I have never made a key lime dessert myself. But anytime I see it on a restaurant menu something comes over me and forces me to order a slice of key lime pie. I should probably have the doctor look into that.
These looked like they would be a piece of cake to make. However I didn’t have any of the key lime cooler cookies it called for and I didn’t have any mini nilla wafers so I used what I had on hand and made a Graham cracker crust mix.
Everything was so easy but once I put these in the oven for the stated amount of time, they were still too liquidy, or so I thought, so I put them back in. This caused them to fall in the middle and not look attractive at all. But the end product was so delightful. I topped them with Lite Cool Whip and drizzled some chocolate on some of them. I’ll definitely make them again.

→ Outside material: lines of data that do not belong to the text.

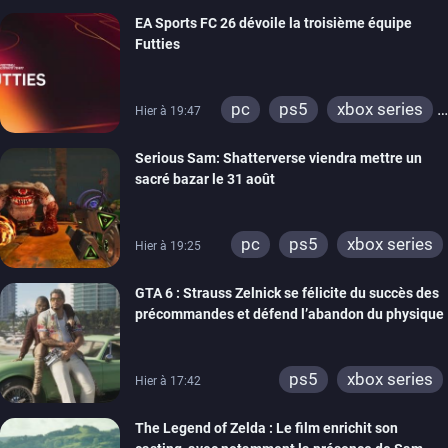
EA Sports FC 26 dévoile la troisième équipe
Futties
pc
ps5
xbox series
Hier à 19:47
switch
ps4
Serious Sam: Shatterverse viendra mettre un
xbox one
switch 2
sacré bazar le 31 août
pc
ps5
xbox series
Hier à 19:25
GTA 6 : Strauss Zelnick se félicite du succès des
précommandes et défend l’abandon du physique
ps5
xbox series
Hier à 17:42
The Legend of Zelda : Le film enrichit son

If you’ll excuse me, I’m off to have another bite.
Key Lime Tarts (Recipe adapted from Paula Deen)
Reduced fat Graham crackers
8 ounces cream cheese, softened
1/2 cup sugar
2 Tbsp key lime juice
1 tsp key lime zest
Lite Cool Whip
Preheat oven to 350 degrees F.
Place the Graham crackers in a Ziploc baggie, seal and whack away to make them into crumbs. Place them in a bowl. Melt the butter then add it gradually to the crumbs and mix together.
Fill 2 (12-muffin) mini muffin tins with paper cups and spray cups with cooking spray. Place a dollop of the Graham cracker mix in the bottom of each muffin tin and press down to form a crust. Bake for 8-10 minutes.
Prepare filling. Beat together cream cheese, egg, sugar, lime juice, and zest until well mixed. Fill the cups to the top. Bake for 10 to 12 minutes. Remove tarts to cool. Place in refrigerator for at least four hours.
Top with a dollop of lite cool whip.